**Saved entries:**
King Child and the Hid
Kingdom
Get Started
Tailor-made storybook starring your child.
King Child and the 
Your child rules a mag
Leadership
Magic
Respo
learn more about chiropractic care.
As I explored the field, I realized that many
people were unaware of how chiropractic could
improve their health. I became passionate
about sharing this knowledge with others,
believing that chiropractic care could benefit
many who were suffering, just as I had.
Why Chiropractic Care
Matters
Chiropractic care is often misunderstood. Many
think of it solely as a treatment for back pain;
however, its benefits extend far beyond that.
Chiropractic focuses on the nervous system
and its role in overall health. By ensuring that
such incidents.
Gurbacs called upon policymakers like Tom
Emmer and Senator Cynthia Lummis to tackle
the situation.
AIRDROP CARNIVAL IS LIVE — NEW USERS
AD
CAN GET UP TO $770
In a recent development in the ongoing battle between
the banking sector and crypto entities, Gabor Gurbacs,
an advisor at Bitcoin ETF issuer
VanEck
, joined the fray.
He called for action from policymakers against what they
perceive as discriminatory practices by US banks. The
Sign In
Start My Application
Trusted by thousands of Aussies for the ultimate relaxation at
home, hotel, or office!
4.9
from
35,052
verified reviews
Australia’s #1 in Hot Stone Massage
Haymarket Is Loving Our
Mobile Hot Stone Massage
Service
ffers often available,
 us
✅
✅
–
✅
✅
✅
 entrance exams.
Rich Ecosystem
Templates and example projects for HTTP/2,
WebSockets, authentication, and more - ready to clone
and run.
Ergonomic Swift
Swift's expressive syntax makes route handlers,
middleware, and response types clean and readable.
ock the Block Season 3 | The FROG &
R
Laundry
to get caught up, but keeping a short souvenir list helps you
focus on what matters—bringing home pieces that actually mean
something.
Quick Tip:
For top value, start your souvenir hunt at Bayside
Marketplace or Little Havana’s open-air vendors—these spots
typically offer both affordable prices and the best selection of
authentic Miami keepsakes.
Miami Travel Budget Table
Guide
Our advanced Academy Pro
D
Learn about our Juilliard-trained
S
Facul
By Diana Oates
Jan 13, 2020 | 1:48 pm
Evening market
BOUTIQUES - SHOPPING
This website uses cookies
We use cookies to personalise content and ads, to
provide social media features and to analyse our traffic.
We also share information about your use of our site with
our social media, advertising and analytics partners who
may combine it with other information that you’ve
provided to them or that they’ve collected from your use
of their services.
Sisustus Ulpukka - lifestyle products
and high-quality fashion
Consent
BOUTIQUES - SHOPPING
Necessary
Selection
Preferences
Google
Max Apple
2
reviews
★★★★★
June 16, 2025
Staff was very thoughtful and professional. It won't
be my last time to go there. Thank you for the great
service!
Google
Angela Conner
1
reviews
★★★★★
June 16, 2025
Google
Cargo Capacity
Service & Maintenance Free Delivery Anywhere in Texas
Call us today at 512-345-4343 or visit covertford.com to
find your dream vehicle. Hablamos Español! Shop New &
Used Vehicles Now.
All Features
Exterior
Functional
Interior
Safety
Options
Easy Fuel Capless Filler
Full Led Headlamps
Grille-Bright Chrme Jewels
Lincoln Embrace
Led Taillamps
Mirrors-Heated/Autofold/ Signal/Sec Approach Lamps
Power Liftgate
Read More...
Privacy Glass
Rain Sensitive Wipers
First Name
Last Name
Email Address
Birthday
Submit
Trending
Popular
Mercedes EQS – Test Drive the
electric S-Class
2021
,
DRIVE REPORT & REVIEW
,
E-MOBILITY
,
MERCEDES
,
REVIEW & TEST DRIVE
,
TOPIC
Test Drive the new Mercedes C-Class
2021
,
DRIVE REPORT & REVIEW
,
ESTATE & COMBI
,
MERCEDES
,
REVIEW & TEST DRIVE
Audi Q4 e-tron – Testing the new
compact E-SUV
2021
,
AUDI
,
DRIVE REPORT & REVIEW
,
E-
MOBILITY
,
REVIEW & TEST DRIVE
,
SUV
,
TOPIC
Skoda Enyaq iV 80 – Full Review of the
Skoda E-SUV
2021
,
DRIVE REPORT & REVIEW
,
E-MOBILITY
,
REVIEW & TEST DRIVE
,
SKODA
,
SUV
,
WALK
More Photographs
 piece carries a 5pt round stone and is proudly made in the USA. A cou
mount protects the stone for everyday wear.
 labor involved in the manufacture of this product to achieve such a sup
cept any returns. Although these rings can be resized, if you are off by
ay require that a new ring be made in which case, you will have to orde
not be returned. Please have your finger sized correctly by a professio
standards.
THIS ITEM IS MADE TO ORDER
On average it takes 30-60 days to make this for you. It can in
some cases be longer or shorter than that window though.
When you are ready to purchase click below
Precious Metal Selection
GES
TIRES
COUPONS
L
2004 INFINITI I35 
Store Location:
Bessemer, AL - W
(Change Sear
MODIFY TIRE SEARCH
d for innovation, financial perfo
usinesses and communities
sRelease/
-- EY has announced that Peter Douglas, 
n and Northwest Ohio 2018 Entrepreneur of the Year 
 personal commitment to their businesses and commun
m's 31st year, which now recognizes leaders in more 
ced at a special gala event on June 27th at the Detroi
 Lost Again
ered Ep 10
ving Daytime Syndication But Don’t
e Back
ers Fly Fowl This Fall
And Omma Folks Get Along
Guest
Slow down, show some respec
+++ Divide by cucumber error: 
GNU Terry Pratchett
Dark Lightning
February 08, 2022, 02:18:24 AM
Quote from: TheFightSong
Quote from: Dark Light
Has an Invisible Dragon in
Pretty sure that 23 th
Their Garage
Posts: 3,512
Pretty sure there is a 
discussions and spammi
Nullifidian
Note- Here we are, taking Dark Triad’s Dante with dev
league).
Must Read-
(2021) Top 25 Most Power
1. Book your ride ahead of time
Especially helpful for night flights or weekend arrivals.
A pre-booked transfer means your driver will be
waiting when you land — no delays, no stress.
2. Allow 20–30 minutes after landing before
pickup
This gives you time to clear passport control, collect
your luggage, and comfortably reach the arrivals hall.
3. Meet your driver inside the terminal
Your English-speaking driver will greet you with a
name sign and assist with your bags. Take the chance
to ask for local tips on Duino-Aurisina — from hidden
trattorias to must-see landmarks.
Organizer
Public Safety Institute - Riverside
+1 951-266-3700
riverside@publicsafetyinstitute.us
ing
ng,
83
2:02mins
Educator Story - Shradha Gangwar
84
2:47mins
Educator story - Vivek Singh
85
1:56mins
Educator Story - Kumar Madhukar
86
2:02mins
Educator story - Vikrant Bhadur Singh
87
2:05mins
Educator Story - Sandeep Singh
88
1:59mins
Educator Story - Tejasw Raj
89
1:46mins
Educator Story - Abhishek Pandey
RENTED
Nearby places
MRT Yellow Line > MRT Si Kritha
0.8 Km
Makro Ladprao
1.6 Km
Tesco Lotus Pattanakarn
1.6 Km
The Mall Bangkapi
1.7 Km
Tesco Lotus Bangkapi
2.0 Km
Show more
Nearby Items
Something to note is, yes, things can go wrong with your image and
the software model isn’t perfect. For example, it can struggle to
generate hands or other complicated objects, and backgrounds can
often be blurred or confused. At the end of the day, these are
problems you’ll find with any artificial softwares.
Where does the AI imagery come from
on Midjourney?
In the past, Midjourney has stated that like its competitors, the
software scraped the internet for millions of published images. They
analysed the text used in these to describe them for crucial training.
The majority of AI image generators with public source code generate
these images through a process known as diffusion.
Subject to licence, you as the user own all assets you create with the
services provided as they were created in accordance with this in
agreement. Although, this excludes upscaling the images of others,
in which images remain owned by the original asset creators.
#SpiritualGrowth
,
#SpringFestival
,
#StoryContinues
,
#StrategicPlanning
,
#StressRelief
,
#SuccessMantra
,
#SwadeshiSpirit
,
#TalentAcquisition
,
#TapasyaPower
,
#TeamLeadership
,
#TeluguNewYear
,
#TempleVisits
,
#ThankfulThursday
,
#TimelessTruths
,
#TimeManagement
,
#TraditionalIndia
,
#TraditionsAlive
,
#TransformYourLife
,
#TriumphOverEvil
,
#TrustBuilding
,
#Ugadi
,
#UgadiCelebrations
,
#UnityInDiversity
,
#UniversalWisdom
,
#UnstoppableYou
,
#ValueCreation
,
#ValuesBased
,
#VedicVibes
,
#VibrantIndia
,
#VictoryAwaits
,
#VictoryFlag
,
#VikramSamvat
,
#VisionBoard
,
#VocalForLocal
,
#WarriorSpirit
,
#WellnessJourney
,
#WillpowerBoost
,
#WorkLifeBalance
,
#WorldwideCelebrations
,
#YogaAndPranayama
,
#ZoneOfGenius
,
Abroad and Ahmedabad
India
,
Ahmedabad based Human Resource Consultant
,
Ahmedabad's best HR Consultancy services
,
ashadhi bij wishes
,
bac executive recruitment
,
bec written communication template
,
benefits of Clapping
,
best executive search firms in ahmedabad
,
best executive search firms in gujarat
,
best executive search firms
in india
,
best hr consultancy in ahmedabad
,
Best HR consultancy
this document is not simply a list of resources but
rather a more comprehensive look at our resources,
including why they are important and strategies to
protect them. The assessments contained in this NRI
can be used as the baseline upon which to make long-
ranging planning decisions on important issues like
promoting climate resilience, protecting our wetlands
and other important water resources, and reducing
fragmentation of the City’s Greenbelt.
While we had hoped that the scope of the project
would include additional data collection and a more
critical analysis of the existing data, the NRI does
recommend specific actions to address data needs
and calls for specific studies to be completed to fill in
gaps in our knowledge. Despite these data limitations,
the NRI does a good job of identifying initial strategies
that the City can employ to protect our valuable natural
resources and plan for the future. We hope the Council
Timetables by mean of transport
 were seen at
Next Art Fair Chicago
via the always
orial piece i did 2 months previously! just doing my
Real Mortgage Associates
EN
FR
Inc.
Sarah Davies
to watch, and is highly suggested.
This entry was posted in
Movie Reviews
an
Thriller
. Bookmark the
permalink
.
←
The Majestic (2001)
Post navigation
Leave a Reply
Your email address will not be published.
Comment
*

**Task description:**
Transcribe exactly, and only, the lines from the opening line of the records through the line containing "improve their health. I became passionate".

**Answer section:**
King Child and the Hid
Kingdom
Get Started
Tailor-made storybook starring your child.
King Child and the 
Your child rules a mag
Leadership
Magic
Respo
learn more about chiropractic care.
As I explored the field, I realized that many
people were unaware of how chiropractic could
improve their health. I became passionate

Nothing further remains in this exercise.